Standalone. Merit Press/Adams Media (September 2013) NetGalley
One pint-sized girl. Ten supersized crises. And it’s high noon.
They call her “Twigs,” because she’ll never hit five feet tall. Although she was born early, and a stiff breeze could knock her over, Twigs has a mighty spirit. She needs it, as life throws a whole bucket of rotten luck at her: Dad’s an absentee drunk; Mom’s obsessed with her new deaf boyfriend (and Twigs can’t tell what they’re saying to each other). Little sister Marlee is trying to date her way through the entire high school; Twigs’ true love may be a long-distance loser after a single week away at college, and suddenly, older brother Matt is missing in Iraq. It all comes together when a couple of thugs in a drugstore aisle lash out, and Twigs must fight to save the life of the father who denied her.
Twigs' life is turning upside down. You would think just starting college would be enough of a change but no Twigs gets hit again and again with new revelations and new conflicts. And then she just can't handle it anymore - the lies, the pain - she's done. Fortunately she has Helen, a stranger she met that had a total breakdown at the store she works at, to guide her into the world of letting her feelings out and showing her family and the world she is much stronger than they could have ever believed.
I love that her mentor is somewhat crazy. Helen's a mess because she caught her husband cheating on her and now her soon-to-be-ex-husband is parading around town with another woman. She starts flinging hair dye around in Twigs' store (that's how they meet), she steals her ex-husbands car and destroys it, she just doesn't care about anything but exacting revenge on the man that she thought she loved. She ends up being the perfect friend Twigs needs and is even a sort of pseudo mother. It's kind of sad that Twigs has to rely on someone she just met but Twigs and Helen have a great relationship. Something Twigs is lacking with her own mother.

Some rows

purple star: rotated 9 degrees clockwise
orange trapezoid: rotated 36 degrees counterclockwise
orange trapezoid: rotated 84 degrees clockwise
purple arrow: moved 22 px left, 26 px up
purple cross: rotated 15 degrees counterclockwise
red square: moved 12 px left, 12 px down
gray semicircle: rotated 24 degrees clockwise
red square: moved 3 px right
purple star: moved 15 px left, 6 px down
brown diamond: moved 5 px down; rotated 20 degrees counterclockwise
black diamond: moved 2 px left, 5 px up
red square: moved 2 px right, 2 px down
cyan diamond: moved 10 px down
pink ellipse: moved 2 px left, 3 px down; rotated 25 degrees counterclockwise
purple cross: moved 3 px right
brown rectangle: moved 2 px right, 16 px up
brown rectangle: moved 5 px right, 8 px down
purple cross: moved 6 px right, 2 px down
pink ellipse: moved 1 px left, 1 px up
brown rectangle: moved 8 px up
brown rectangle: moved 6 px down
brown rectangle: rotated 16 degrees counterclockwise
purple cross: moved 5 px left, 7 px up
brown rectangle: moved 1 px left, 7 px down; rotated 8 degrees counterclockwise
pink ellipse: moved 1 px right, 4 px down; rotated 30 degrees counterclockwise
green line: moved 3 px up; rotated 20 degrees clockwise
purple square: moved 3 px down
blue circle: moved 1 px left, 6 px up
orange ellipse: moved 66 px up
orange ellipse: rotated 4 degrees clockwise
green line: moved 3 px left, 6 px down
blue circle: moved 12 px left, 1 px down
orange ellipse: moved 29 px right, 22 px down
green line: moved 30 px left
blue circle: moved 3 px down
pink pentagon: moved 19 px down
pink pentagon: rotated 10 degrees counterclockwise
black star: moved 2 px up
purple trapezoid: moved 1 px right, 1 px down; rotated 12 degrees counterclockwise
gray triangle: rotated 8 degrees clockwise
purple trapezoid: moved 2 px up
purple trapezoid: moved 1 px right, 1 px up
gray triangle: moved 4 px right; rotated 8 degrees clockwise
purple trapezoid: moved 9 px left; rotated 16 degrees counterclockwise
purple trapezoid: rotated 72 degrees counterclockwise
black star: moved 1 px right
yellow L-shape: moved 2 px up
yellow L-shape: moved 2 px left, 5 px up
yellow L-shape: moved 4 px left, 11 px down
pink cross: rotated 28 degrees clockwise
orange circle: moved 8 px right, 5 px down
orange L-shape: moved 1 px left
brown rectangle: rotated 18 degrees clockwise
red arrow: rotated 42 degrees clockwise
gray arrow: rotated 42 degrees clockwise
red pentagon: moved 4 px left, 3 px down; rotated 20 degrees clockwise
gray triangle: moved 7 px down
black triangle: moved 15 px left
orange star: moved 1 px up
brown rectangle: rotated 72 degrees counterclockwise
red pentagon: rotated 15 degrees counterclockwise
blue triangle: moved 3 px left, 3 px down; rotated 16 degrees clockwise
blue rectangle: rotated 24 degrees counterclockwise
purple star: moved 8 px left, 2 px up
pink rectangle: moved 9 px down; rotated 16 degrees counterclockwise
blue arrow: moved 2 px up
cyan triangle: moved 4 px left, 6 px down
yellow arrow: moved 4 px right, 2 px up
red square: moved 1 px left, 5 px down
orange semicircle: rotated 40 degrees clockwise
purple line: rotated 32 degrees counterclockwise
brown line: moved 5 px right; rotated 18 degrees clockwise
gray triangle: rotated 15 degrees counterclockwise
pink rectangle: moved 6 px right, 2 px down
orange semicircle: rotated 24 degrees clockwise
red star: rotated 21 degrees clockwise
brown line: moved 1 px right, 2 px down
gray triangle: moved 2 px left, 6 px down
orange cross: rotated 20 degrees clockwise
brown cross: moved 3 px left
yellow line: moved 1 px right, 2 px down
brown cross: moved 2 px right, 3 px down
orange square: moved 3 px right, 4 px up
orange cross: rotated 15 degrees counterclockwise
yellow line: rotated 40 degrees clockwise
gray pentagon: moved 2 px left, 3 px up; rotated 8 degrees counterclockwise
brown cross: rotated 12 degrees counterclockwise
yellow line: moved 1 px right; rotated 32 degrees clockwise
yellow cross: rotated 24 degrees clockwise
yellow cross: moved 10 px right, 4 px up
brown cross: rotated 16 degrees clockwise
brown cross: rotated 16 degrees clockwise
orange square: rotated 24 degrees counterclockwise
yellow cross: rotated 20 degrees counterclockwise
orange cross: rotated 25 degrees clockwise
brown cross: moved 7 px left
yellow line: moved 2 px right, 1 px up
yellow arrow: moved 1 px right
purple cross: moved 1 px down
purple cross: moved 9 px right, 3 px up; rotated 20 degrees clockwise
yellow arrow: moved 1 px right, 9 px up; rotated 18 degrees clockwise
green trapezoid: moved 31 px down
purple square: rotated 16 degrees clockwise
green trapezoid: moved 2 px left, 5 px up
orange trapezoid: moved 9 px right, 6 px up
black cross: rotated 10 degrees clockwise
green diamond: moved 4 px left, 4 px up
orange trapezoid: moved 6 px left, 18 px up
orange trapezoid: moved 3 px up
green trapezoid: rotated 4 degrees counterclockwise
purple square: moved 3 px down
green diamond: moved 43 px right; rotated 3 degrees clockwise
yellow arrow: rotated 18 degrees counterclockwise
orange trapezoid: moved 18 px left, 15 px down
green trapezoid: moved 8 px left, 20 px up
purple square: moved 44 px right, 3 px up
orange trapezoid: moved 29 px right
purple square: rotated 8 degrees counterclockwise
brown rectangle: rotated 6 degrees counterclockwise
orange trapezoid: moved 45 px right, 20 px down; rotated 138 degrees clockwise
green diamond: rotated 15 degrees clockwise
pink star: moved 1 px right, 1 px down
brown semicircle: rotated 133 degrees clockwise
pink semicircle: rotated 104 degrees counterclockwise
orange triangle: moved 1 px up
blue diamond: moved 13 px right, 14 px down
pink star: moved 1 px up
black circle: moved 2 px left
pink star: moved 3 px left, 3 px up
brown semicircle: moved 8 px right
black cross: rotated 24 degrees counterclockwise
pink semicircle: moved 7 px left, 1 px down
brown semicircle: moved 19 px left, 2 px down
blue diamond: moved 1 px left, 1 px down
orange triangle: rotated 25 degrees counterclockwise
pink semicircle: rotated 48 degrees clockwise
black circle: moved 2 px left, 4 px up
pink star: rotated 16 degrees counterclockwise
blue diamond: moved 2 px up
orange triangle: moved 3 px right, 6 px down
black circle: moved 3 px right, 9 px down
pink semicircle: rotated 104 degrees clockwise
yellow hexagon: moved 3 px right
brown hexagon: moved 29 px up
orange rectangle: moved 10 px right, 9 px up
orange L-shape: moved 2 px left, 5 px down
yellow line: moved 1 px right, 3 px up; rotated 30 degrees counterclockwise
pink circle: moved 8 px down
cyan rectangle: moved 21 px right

*Required actions*.
1 – Write out the Twigs review above from "I love that" up to and including "her own mother.".
2 – According to the Twigs review above, why is the main character called "Twigs"?

*Task-by-task solutions*.
1 –
I love that her mentor is somewhat crazy. Helen's a mess because she caught her husband cheating on her and now her soon-to-be-ex-husband is parading around town with another woman. She starts flinging hair dye around in Twigs' store (that's how they meet), she steals her ex-husbands car and destroys it, she just doesn't care about anything but exacting revenge on the man that she thought she loved. She ends up being the perfect friend Twigs needs and is even a sort of pseudo mother. It's kind of sad that Twigs has to rely on someone she just met but Twigs and Helen have a great relationship. Something Twigs is lacking with her own mother.

2 – Because she'll never hit five feet tall.